## What needs to be done
A complete answer lists every line of the entries below where the string "metrics" appears.

- - -

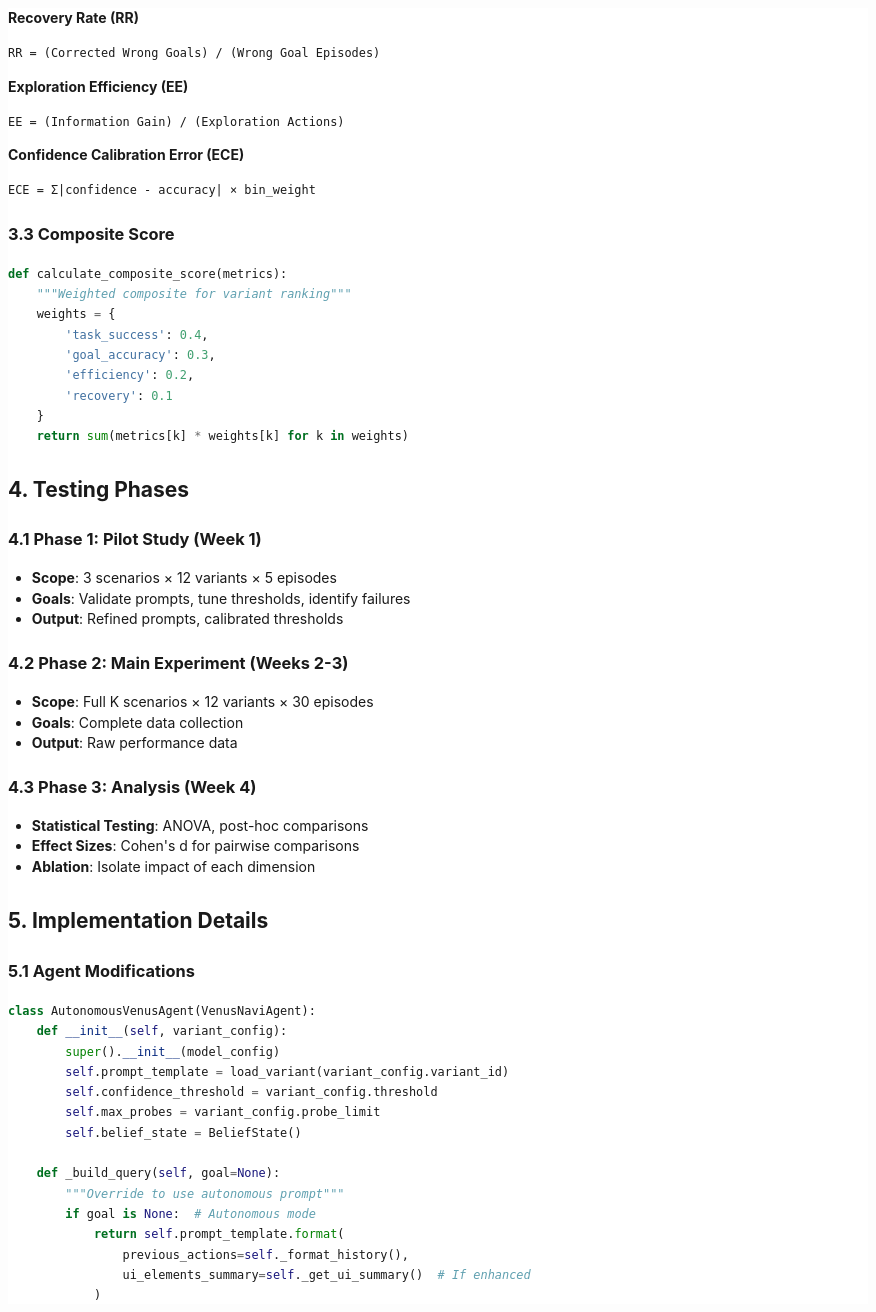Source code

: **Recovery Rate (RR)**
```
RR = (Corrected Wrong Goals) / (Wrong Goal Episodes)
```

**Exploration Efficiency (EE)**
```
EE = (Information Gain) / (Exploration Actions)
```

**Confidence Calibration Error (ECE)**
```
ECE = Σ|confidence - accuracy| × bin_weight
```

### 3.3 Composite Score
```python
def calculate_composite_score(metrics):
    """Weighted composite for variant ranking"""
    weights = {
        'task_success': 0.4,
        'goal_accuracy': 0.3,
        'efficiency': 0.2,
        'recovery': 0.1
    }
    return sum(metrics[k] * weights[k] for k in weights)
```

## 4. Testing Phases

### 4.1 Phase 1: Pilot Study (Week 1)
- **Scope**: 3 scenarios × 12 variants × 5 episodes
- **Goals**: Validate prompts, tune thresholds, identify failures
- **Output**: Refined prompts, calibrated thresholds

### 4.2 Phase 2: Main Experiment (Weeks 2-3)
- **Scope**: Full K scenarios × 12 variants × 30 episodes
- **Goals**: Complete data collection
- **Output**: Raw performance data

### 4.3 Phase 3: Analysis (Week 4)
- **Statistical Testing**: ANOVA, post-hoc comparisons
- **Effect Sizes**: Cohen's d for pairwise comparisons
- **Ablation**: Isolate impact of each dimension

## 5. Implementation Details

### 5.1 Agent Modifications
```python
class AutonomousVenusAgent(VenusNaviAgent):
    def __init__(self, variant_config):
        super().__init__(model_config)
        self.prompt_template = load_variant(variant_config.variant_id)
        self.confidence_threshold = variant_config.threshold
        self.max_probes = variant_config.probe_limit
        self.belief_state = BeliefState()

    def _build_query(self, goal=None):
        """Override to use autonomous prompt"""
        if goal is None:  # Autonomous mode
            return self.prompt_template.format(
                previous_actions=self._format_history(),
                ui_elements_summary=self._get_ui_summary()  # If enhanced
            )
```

- - -

## Exercise response
def calculate_composite_score(metrics):
    return sum(metrics[k] * weights[k] for k in weights)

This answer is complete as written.